On my bookshelf, and I suppose that you could count books as one of my hobbies, I have a 1930s edition of The Universal Book of Hobbies and Handicrafts by Sid Hedges. It's a blinder. There is basic information on over a hundred hobbies ranging from Applique Work (me neither) to Wood Carving by way of Boating, Bookbinding, Self-defence and Television (that's making a set, not being an expert on Corrie).  But it's the introduction that really  gets my juices flowing. I don't know who Sid Hedges was but I tell you, he was one of us. Sid had much to say about unemployment, the alienation of work and the tyranny of machines. Here he is on the importance of hobbies, " they will become more important still, for as mankind shakes itself clear of the old jungle habits of hating and arming and fighting so there will be more scope for living...... Is it too much to hope that the various Whitehall Ministries of War may one day be replaced by Ministries of the Peoples Leisure?"

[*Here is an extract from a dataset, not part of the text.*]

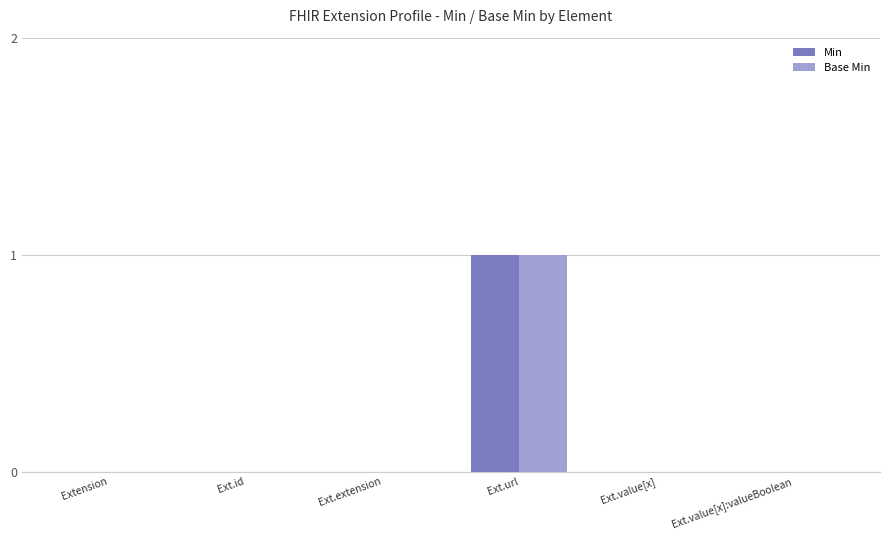

Which label corresponds to the largest value in the chart?

Ext.url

Of course you could accuse Sid of a certain naivety; while he was writing all this stuff about Fretwork and Home Gymnastics Hitler was putting the final touches to his plans for a new United Europe. Perhaps that is the whole point. If only Adolf had just relaxed and got on with his painting. Done evening classes. Joined the local Art Group. Maybe made friends with a nice Jewish girl. It could all have been so different.
One of my own hobbies is old fashioned systems of physical training and a few years back I got hold of a book on the subject called "Dinosaur Training". About the same time I bought a wormery for making compost and I was tempted to put on my CV under "Hobbies and Interests" - Dinosaur Training and Worm Breeding. I had visions of a HR department somewhere, " blimey! bloke here not only breeds worms, he trains fucking dinosaurs as well".